▶ _DOCUMENT PASSAGE_:
-----

Compute dMACS effect size described in Nye & Drasgow (2011) for two groups.

dmacs returns the dMACS effect size statistics given a set of loadings and intercepts.

Usage

dmacs(
  intercepts,
  loadings = NULL,
  pooled_item_sd = NULL,
  latent_mean = 0,
  latent_sd = 1,
  uniqueness = NULL,
  ns = NULL,
  item_weights = NULL
)

dmacs_ordered(
  thresholds,
  loadings,
  thetas = 1,
  link = c("probit", "logit"),
  pooled_item_sd = NULL,
  latent_mean = 0,
  latent_sd = 1,
  item_weights = NULL
)

Arguments

intercepts

A \(2 \times p\) matrix of measurement intercepts.

loadings

A \(2 \times p\) matrix of factor loadings, where p is the number of items.

pooled_item_sd

A numeric vector of length p of the pooled standard deviation (SD) of the items across groups.

latent_mean

latent factor mean for the reference group. Default to 0.

latent_sd

latent factor SD for the reference group. Default to 1.

uniqueness

A vector of length \(p\) of uniqueness.

ns

A vector of length \(p\) of sample sizes.

item_weights

Default is NULL. Otherwise, one can specify a vector of length \(p\) of weights; if so, test-level dMACS will be computed.

thresholds

A matrix with two rows for measurement thresholds. The matrix must have column names indicating to which item index each column corresponds.

thetas

Not currently used.

link

Link function for the model (probit or logit).

Value

A 1 x p matrix of dMACS effect size. If item_weights is not NULL, \(p\) = 1.

Details

The \(d_\text{MACS}\) effect size is defined as (Nye & Drasgow, 2011, p. 968) $$d_{\text{MACS}, i} = \frac{1}{\mathit{SD}_{iP}} \sqrt{\int [(\nu_{iR} - \nu{iF}) + (\lambda_{iR} - \lambda_{iF}) \eta]^2 f(\eta) d \eta}$$ where \(\lambda\) is the loading and \(\nu\) is the intercept, F and R denote the focal and the reference group. The effect size reflects the standardized mean difference on an item due to measurement noninvariance, and is analogous to the Cohen's d effect size.

References

Nye, C. & Drasgow, F. (2011). Effect size indices for analyses of measurement equivalence: Understanding the practical importance of differences between groups. Journal of Applied Psychology, 96(5), 966-980.

Examples

lambdaf <- c(.8, .5, .7, .5)
lambdar <- c(.8, .5, .4, .6)
nuf <- c(0.1, 0, 0.2, 0)
nur <- c(0.2, 0, 0, 0)
dmacs(rbind(nuf, nur),
      loadings = rbind(lambdaf, lambdar),
      pooled_item_sd = c(1, 1, 1, 1),
      latent_mean = 0,
      latent_sd = 1)
#>       [,1] [,2]      [,3] [,4]
#> dmacs  0.1    0 0.3605551  0.1
dmacs(rbind(nuf, nur),
      loadings = rbind(lambdaf, lambdar),
      pooled_item_sd = c(1, 1, 1, 1),
      latent_mean = 0,
      latent_sd = 1,
      item_weights = c(1, 1, 1, 1))
#>        item_sum
#> dmacs 0.1118034
# Thresholds
lambda <- rbind(c(.8, .5, .7, .5),
                c(.8, .5, .4, .6))
tau <- rbind(c(-0.5, 0, 1, -0.3, 0.1, 0.5, -0.5, 1.5),
             c(-0.5, 0, 1, -0.5, 0.3, 0.5, -1, 1.5))
# three thresholds for items 1 and 2; one threshold for items 3 and 4
colnames(tau) <- c(1, 1, 1, 2, 2, 2, 3, 4)
dmacs_ordered(tau,
              loadings = lambda,
              pooled_item_sd = c(1, 1, 1, 1),
              latent_mean = 0,
              latent_sd = 1)
#>       [,1]       [,2]      [,3]       [,4]
#> dmacs    0 0.01711254 0.2019787 0.02276356

-----

▶ _TASKS TO PERFORM_:
• 1. Translate this sentence from the dMACS documentation into Spanish: "The effect size reflects the standardized mean difference on an item due to measurement noninvariance, and is analogous to the Cohen's d effect size."
• 2. In the dMACS documentation, what is the default latent factor mean for the reference group?
• 3. Quote the dMACS documentation from "A numeric vector" to "Default to 0.".

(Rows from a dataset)

-----

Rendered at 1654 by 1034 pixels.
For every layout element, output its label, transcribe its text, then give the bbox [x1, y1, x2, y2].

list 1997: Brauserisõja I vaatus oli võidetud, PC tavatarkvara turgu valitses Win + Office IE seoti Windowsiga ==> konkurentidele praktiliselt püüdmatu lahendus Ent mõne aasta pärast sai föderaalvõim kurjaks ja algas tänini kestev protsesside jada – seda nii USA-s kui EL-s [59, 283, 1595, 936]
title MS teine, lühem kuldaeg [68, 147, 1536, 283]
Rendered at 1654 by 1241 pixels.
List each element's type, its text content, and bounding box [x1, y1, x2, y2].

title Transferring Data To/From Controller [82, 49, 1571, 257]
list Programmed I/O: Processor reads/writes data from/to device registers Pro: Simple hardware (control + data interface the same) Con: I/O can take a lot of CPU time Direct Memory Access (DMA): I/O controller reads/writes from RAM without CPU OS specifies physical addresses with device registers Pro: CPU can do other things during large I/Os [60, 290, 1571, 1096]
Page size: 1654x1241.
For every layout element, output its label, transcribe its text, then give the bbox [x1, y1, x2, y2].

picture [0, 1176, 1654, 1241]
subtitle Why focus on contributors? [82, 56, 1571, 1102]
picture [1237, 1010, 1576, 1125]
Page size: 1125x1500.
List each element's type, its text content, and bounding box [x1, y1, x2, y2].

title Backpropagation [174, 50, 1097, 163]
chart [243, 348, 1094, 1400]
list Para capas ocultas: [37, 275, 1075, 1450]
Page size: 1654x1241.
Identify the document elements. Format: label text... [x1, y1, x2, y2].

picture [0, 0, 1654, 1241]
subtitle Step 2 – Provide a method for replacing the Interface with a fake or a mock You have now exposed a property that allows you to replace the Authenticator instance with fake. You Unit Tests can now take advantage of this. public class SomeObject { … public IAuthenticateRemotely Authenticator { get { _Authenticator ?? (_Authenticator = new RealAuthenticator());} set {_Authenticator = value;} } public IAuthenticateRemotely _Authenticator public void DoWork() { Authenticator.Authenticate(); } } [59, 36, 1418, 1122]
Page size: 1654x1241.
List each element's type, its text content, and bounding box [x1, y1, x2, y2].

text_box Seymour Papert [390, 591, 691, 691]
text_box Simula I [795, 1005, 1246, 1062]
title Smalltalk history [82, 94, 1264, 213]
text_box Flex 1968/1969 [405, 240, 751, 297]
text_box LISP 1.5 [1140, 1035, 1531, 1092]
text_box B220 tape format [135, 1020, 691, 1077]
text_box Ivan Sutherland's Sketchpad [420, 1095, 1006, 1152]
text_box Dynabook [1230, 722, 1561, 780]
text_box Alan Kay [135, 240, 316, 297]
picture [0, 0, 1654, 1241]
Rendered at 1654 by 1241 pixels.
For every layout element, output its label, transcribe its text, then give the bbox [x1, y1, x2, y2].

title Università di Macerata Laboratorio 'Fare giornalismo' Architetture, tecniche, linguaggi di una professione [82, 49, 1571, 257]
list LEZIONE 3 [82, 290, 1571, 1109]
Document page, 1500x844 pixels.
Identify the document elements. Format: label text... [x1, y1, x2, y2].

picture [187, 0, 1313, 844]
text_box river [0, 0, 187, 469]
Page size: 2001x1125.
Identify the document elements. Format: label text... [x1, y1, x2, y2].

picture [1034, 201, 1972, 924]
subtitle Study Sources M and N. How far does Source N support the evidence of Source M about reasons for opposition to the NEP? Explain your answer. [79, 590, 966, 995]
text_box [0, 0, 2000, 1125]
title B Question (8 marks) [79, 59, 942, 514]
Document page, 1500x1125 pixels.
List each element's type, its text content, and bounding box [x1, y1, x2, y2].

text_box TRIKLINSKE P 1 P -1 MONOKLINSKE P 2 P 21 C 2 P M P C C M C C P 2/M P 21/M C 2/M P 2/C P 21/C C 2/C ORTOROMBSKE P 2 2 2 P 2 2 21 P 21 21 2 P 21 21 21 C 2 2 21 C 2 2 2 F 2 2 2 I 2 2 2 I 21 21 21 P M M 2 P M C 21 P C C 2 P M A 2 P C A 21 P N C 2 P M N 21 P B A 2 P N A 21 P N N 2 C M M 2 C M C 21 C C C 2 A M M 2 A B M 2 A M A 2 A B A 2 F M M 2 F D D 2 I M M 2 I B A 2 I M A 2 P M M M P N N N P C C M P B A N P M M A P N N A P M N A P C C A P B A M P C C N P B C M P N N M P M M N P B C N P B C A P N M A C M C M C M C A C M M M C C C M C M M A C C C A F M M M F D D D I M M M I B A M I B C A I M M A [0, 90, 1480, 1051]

-----

▶ _ANSWERS FOR THE EXERCISE_:
• 1. El tamaño del efecto refleja la diferencia de medias estandarizada en un ítem debida a la no invarianza de la medición, y es análogo al tamaño del efecto d de Cohen.

• 2. 0

• 3.
A numeric vector of length p of the pooled standard deviation (SD) of the items across groups.

latent_mean

latent factor mean for the reference group. Default to 0.